*** Dataset records Section Begins ***

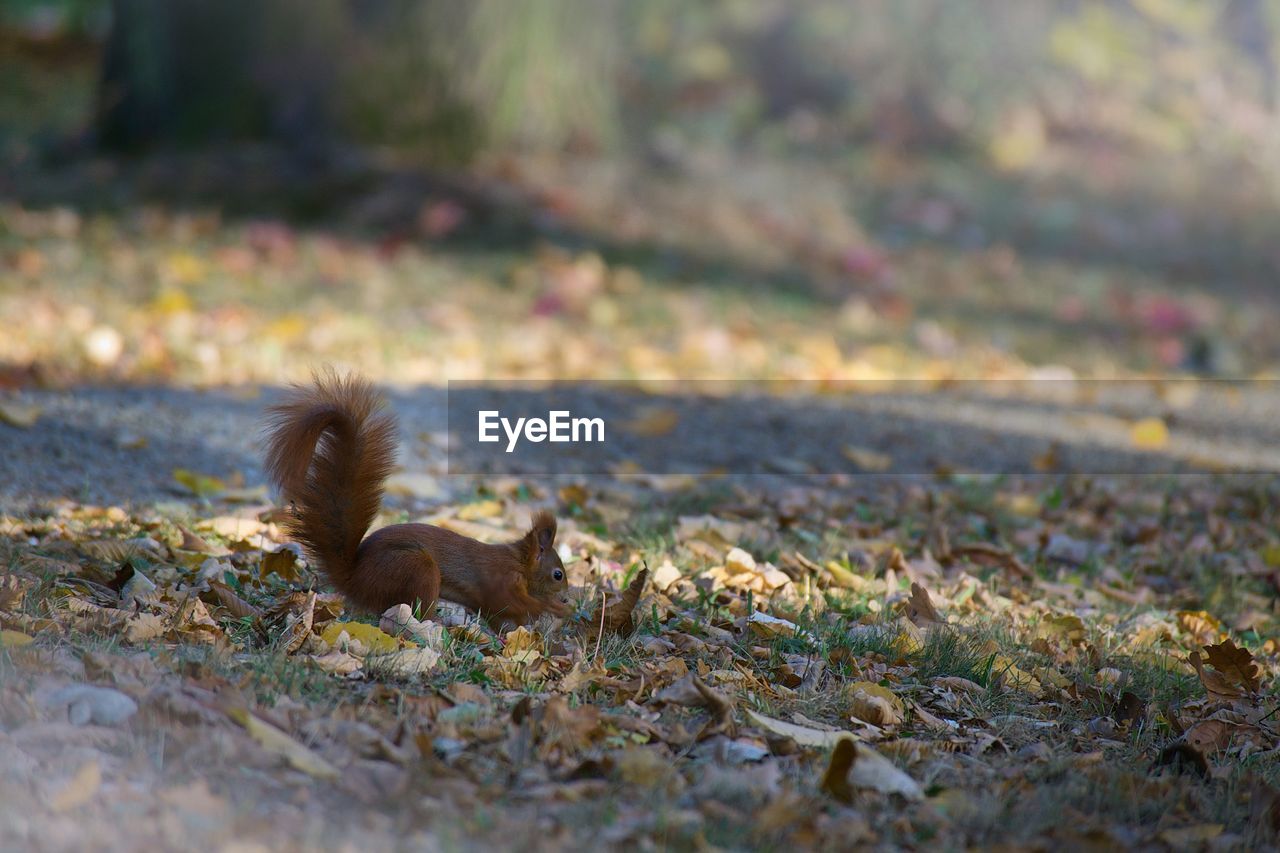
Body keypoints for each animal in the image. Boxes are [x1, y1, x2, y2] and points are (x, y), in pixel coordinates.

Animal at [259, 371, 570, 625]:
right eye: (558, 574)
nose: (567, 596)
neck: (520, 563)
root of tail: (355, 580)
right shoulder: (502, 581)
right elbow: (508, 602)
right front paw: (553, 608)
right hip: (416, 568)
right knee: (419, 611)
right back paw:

*** Dataset records Section Ends ***

# What you will do
The finished copy should match the data above word for word and contain no pictures.

# Task response
Body keypoints for each animal in the image. Boxes are [x1, y1, x2, y2] and points are (x, y), in pixel coordinates.

Animal at [259, 371, 570, 625]:
right eye: (558, 574)
nose: (567, 596)
neck: (520, 563)
root of tail: (355, 580)
right shoulder: (502, 581)
right elbow: (508, 602)
right front paw: (553, 608)
right hip: (416, 568)
right knee: (419, 611)
right back paw:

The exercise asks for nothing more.